◆ What needs to be done
Exclude images; transcribe the rest of the data exactly.

** Opening Extracted information block **

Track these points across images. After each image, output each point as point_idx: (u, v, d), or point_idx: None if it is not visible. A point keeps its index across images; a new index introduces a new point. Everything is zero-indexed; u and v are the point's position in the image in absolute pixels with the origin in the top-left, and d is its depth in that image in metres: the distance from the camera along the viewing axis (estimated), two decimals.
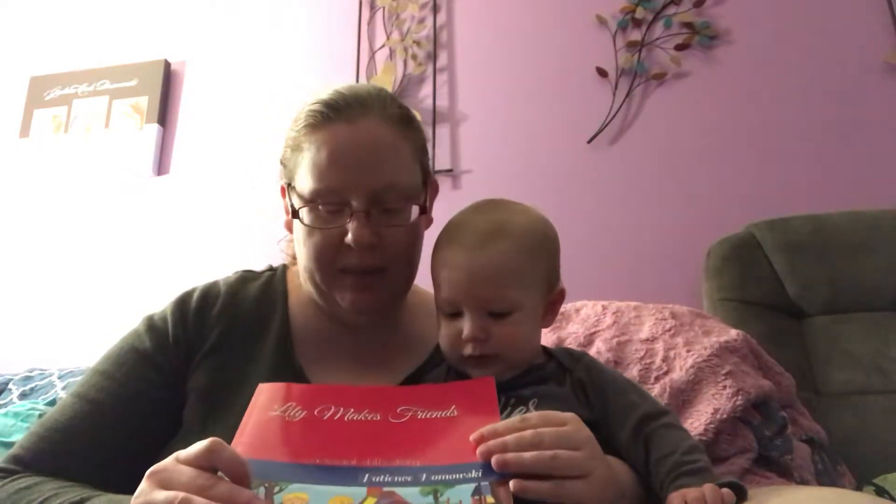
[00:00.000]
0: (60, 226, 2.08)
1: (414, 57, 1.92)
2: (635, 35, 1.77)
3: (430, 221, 0.84)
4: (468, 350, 0.66)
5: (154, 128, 2.06)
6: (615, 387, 0.67)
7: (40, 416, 1.41)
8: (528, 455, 0.51)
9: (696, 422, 0.91)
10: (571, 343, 1.09)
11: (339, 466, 0.52)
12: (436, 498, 0.49)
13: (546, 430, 0.53)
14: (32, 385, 1.58)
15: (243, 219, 1.94)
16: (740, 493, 0.55)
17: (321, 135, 0.72)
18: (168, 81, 2.14)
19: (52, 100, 2.18)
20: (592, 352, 1.06)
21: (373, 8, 2.02)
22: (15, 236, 2.10)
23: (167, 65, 2.14)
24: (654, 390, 0.97)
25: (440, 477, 0.51)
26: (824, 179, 1.54)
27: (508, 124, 1.81)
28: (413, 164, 0.77)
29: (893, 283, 1.28)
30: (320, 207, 0.72)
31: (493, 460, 0.51)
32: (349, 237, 0.70)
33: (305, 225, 0.73)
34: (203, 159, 2.04)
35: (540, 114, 1.79)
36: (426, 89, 1.89)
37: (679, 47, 1.72)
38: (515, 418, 0.55)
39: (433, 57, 1.91)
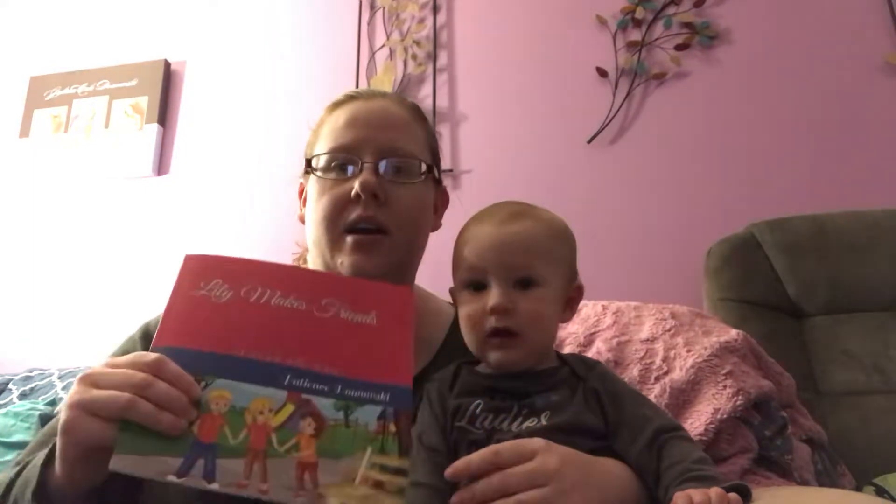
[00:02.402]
0: (61, 226, 2.08)
1: (414, 57, 1.92)
2: (635, 35, 1.77)
3: (437, 226, 0.85)
4: (492, 322, 0.65)
5: (154, 128, 2.06)
6: (630, 399, 0.67)
7: (40, 416, 1.41)
8: None
9: (696, 422, 0.91)
10: (571, 343, 1.09)
11: (262, 362, 0.56)
12: (346, 414, 0.55)
13: (512, 471, 0.54)
14: (32, 385, 1.58)
15: (243, 219, 1.94)
16: (745, 496, 0.55)
17: (340, 109, 0.80)
18: (168, 81, 2.14)
19: (52, 100, 2.18)
20: (592, 352, 1.06)
21: (373, 8, 2.02)
22: (15, 236, 2.10)
23: (167, 65, 2.14)
24: (654, 390, 0.97)
25: (353, 393, 0.56)
26: (824, 179, 1.54)
27: (508, 124, 1.81)
28: (423, 144, 0.82)
29: (893, 283, 1.28)
30: (332, 165, 0.76)
31: None
32: (355, 188, 0.72)
33: (318, 178, 0.77)
34: (203, 159, 2.04)
35: (540, 114, 1.79)
36: (426, 89, 1.89)
37: (679, 47, 1.72)
38: (489, 451, 0.56)
39: (433, 57, 1.91)
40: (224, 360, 0.55)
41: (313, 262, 0.82)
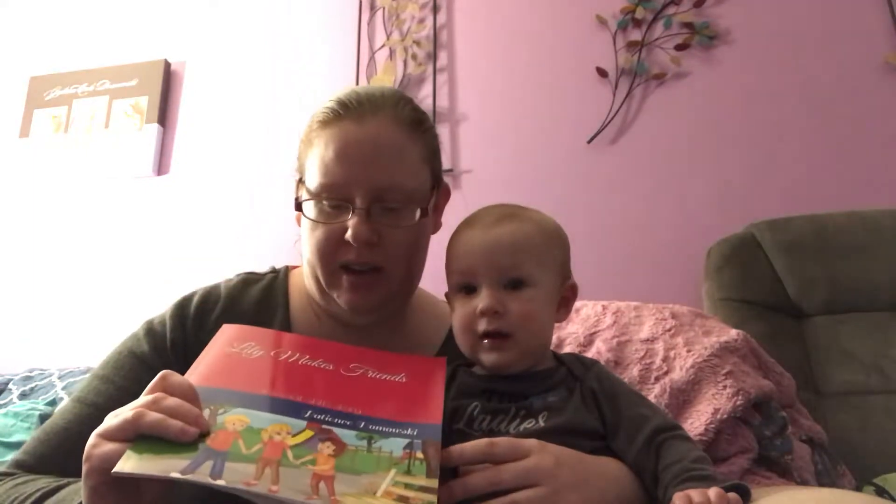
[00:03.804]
0: (60, 226, 2.08)
1: (414, 57, 1.92)
2: (635, 35, 1.77)
3: (438, 226, 0.84)
4: (483, 325, 0.65)
5: (154, 128, 2.06)
6: (627, 398, 0.66)
7: (40, 416, 1.41)
8: None
9: (696, 422, 0.91)
10: (571, 343, 1.09)
11: (284, 399, 0.55)
12: (369, 443, 0.52)
13: (506, 467, 0.54)
14: (32, 385, 1.58)
15: (243, 219, 1.94)
16: (745, 495, 0.55)
17: (330, 131, 0.73)
18: (168, 81, 2.14)
19: (52, 100, 2.18)
20: (592, 352, 1.06)
21: (373, 8, 2.02)
22: (15, 236, 2.10)
23: (167, 65, 2.14)
24: (654, 390, 0.97)
25: (378, 428, 0.54)
26: (824, 179, 1.54)
27: (508, 124, 1.81)
28: (420, 167, 0.76)
29: (893, 283, 1.28)
30: (324, 202, 0.73)
31: None
32: (349, 233, 0.70)
33: (309, 219, 0.74)
34: (203, 159, 2.04)
35: (540, 114, 1.79)
36: (426, 89, 1.89)
37: (679, 47, 1.72)
38: (483, 442, 0.56)
39: (433, 57, 1.91)
40: (245, 396, 0.54)
41: (307, 281, 0.81)
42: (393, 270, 0.74)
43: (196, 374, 0.57)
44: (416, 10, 1.96)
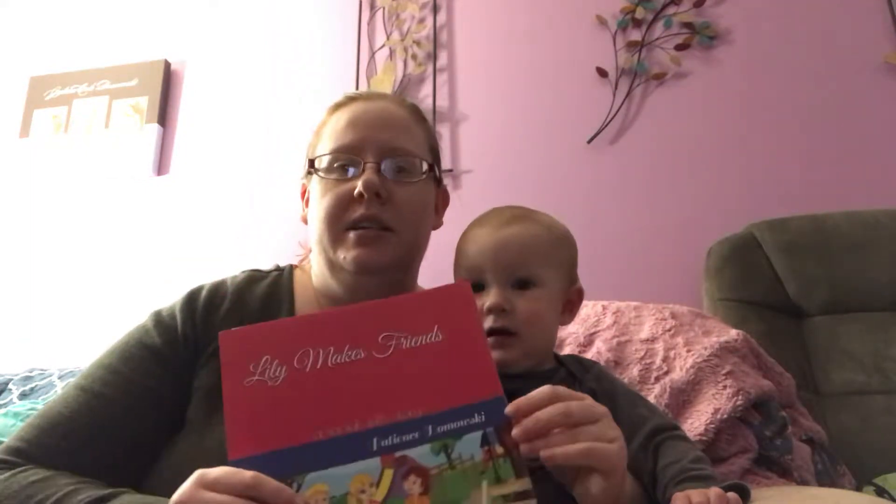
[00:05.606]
0: (60, 226, 2.08)
1: (414, 57, 1.92)
2: (635, 35, 1.77)
3: (438, 224, 0.87)
4: (489, 322, 0.66)
5: (154, 128, 2.06)
6: (626, 399, 0.67)
7: None
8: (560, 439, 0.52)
9: (697, 422, 0.91)
10: (571, 343, 1.09)
11: (345, 436, 0.53)
12: (448, 455, 0.51)
13: (574, 402, 0.54)
14: (32, 385, 1.58)
15: (243, 219, 1.94)
16: (745, 495, 0.55)
17: (342, 110, 0.82)
18: (168, 81, 2.14)
19: (52, 100, 2.18)
20: (592, 352, 1.06)
21: (373, 8, 2.02)
22: (15, 236, 2.10)
23: (167, 65, 2.14)
24: (654, 390, 0.97)
25: (445, 427, 0.53)
26: (824, 179, 1.54)
27: (508, 124, 1.81)
28: (424, 148, 0.83)
29: (893, 283, 1.28)
30: (335, 166, 0.78)
31: (542, 454, 0.51)
32: (358, 187, 0.74)
33: (321, 178, 0.78)
34: (203, 159, 2.04)
35: (540, 114, 1.79)
36: (426, 89, 1.89)
37: (679, 47, 1.72)
38: (549, 388, 0.55)
39: (433, 57, 1.91)
40: (307, 451, 0.52)
41: (316, 261, 0.83)
42: (400, 232, 0.76)
43: (240, 437, 0.53)
44: (416, 10, 1.96)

** Closing Extracted information block **

◆ Solution
Track these points across images. After each image, output each point as point_idx: (u, v, d), or point_idx: None if it is not visible. A point keeps its index across images; a new index introduces a new point. Everything is zero-indexed; u and v are the point's position in the image in absolute pixels with the origin in the top-left, and d is its depth in that image in metres: the distance from the camera along the viewing axis (estimated), two decimals.
[00:00.000]
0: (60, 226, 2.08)
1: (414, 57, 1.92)
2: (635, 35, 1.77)
3: (430, 221, 0.84)
4: (468, 350, 0.66)
5: (154, 128, 2.06)
6: (615, 387, 0.67)
7: (40, 416, 1.41)
8: (528, 455, 0.51)
9: (696, 422, 0.91)
10: (571, 343, 1.09)
11: (339, 466, 0.52)
12: (436, 498, 0.49)
13: (546, 430, 0.53)
14: (32, 385, 1.58)
15: (243, 219, 1.94)
16: (740, 493, 0.55)
17: (321, 135, 0.72)
18: (168, 81, 2.14)
19: (52, 100, 2.18)
20: (592, 352, 1.06)
21: (373, 8, 2.02)
22: (15, 236, 2.10)
23: (167, 65, 2.14)
24: (654, 390, 0.97)
25: (440, 477, 0.51)
26: (824, 179, 1.54)
27: (508, 124, 1.81)
28: (413, 164, 0.77)
29: (893, 283, 1.28)
30: (320, 207, 0.72)
31: (493, 460, 0.51)
32: (349, 237, 0.70)
33: (305, 225, 0.73)
34: (203, 159, 2.04)
35: (540, 114, 1.79)
36: (426, 89, 1.89)
37: (679, 47, 1.72)
38: (515, 418, 0.55)
39: (433, 57, 1.91)
[00:02.402]
0: (61, 226, 2.08)
1: (414, 57, 1.92)
2: (635, 35, 1.77)
3: (437, 226, 0.85)
4: (492, 322, 0.65)
5: (154, 128, 2.06)
6: (630, 399, 0.67)
7: (40, 416, 1.41)
8: None
9: (696, 422, 0.91)
10: (571, 343, 1.09)
11: (262, 362, 0.56)
12: (346, 414, 0.55)
13: (512, 471, 0.54)
14: (32, 385, 1.58)
15: (243, 219, 1.94)
16: (745, 496, 0.55)
17: (340, 109, 0.80)
18: (168, 81, 2.14)
19: (52, 100, 2.18)
20: (592, 352, 1.06)
21: (373, 8, 2.02)
22: (15, 236, 2.10)
23: (167, 65, 2.14)
24: (654, 390, 0.97)
25: (353, 393, 0.56)
26: (824, 179, 1.54)
27: (508, 124, 1.81)
28: (423, 144, 0.82)
29: (893, 283, 1.28)
30: (332, 165, 0.76)
31: None
32: (355, 188, 0.72)
33: (318, 178, 0.77)
34: (203, 159, 2.04)
35: (540, 114, 1.79)
36: (426, 89, 1.89)
37: (679, 47, 1.72)
38: (489, 451, 0.56)
39: (433, 57, 1.91)
40: (224, 360, 0.55)
41: (313, 262, 0.82)
[00:03.804]
0: (60, 226, 2.08)
1: (414, 57, 1.92)
2: (635, 35, 1.77)
3: (438, 226, 0.84)
4: (483, 325, 0.65)
5: (154, 128, 2.06)
6: (627, 398, 0.66)
7: (40, 416, 1.41)
8: None
9: (696, 422, 0.91)
10: (571, 343, 1.09)
11: (284, 399, 0.55)
12: (369, 443, 0.52)
13: (506, 467, 0.54)
14: (32, 385, 1.58)
15: (243, 219, 1.94)
16: (745, 495, 0.55)
17: (330, 131, 0.73)
18: (168, 81, 2.14)
19: (52, 100, 2.18)
20: (592, 352, 1.06)
21: (373, 8, 2.02)
22: (15, 236, 2.10)
23: (167, 65, 2.14)
24: (654, 390, 0.97)
25: (378, 428, 0.54)
26: (824, 179, 1.54)
27: (508, 124, 1.81)
28: (420, 167, 0.76)
29: (893, 283, 1.28)
30: (324, 202, 0.73)
31: None
32: (349, 233, 0.70)
33: (309, 219, 0.74)
34: (203, 159, 2.04)
35: (540, 114, 1.79)
36: (426, 89, 1.89)
37: (679, 47, 1.72)
38: (483, 442, 0.56)
39: (433, 57, 1.91)
40: (245, 396, 0.54)
41: (307, 281, 0.81)
42: (393, 270, 0.74)
43: (196, 374, 0.57)
44: (416, 10, 1.96)
[00:05.606]
0: (60, 226, 2.08)
1: (414, 57, 1.92)
2: (635, 35, 1.77)
3: (438, 224, 0.87)
4: (489, 322, 0.66)
5: (154, 128, 2.06)
6: (626, 399, 0.67)
7: None
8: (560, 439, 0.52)
9: (697, 422, 0.91)
10: (571, 343, 1.09)
11: (345, 436, 0.53)
12: (448, 455, 0.51)
13: (574, 402, 0.54)
14: (32, 385, 1.58)
15: (243, 219, 1.94)
16: (745, 495, 0.55)
17: (342, 110, 0.82)
18: (168, 81, 2.14)
19: (52, 100, 2.18)
20: (592, 352, 1.06)
21: (373, 8, 2.02)
22: (15, 236, 2.10)
23: (167, 65, 2.14)
24: (654, 390, 0.97)
25: (445, 427, 0.53)
26: (824, 179, 1.54)
27: (508, 124, 1.81)
28: (424, 148, 0.83)
29: (893, 283, 1.28)
30: (335, 166, 0.78)
31: (542, 454, 0.51)
32: (358, 187, 0.74)
33: (321, 178, 0.78)
34: (203, 159, 2.04)
35: (540, 114, 1.79)
36: (426, 89, 1.89)
37: (679, 47, 1.72)
38: (549, 388, 0.55)
39: (433, 57, 1.91)
40: (307, 451, 0.52)
41: (316, 261, 0.83)
42: (400, 232, 0.76)
43: (240, 437, 0.53)
44: (416, 10, 1.96)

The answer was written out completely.